- [DATA LISTING]
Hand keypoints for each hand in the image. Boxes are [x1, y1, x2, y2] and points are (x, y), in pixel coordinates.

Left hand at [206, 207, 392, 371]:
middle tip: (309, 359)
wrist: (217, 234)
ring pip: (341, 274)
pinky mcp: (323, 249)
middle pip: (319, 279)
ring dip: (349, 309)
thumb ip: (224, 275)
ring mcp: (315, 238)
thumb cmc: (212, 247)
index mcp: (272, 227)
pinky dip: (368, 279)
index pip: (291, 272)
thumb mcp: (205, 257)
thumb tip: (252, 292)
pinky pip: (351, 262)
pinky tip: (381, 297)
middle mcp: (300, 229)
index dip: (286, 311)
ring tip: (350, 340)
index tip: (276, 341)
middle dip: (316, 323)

---

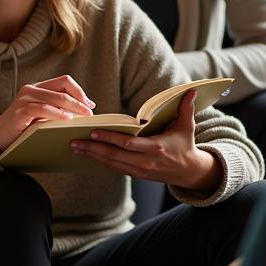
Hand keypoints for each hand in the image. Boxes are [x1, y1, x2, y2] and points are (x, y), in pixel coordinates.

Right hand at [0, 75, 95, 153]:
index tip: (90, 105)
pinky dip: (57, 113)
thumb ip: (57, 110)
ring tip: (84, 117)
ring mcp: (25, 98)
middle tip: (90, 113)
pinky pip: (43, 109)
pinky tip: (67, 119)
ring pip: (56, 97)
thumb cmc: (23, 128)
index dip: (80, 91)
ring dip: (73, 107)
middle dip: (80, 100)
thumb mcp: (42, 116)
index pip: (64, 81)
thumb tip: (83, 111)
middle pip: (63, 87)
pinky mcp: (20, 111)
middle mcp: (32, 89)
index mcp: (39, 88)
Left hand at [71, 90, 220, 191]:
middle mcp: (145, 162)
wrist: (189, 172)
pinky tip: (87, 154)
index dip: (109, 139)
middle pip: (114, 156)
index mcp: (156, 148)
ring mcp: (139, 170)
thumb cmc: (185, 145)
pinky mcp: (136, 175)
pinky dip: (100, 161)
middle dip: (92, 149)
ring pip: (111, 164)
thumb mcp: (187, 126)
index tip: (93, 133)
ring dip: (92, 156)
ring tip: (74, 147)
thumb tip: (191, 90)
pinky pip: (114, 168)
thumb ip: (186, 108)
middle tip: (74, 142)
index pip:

* * *

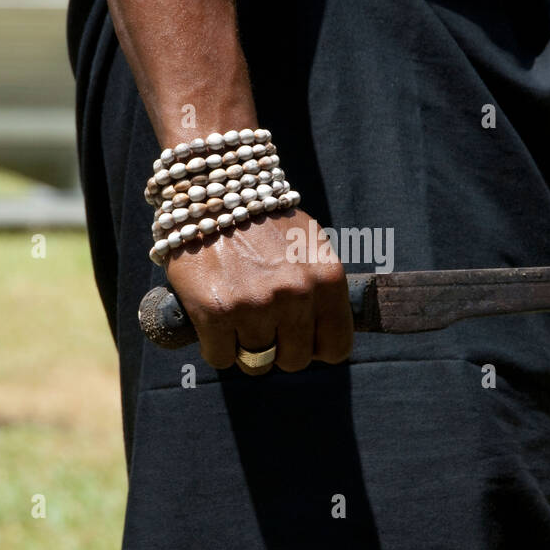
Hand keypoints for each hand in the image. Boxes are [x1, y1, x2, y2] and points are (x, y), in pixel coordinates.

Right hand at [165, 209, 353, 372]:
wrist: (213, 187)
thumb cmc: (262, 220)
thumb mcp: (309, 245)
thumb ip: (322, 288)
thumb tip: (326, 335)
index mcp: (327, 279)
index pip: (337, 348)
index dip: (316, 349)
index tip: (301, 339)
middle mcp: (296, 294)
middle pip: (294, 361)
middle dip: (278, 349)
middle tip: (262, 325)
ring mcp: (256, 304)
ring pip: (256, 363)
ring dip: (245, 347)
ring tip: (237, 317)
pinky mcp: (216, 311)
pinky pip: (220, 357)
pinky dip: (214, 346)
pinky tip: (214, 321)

- [WHAT IS EXPECTED] When the line with "thumb mcp: (309, 245)" is reached in the data above, start copying there, and copy each line exactly until the line with "pinky tip: (214, 321)" has been copied; copy nothing else.

- [PROBLEM SOLUTION]
thumb mcp: (309, 245)
thumb ip: (322, 288)
thumb tip: (326, 335)
index mcp: (327, 279)
index pip: (337, 348)
index dip: (316, 349)
index tip: (301, 339)
middle mcp: (296, 294)
middle pip: (294, 361)
middle dip: (278, 349)
middle tip: (262, 325)
ring mcp: (256, 304)
ring pip: (256, 363)
ring dip: (245, 347)
ring tip: (237, 317)
pinky mcp: (216, 311)
pinky pip: (220, 357)
pinky dip: (214, 346)
pinky tip: (214, 321)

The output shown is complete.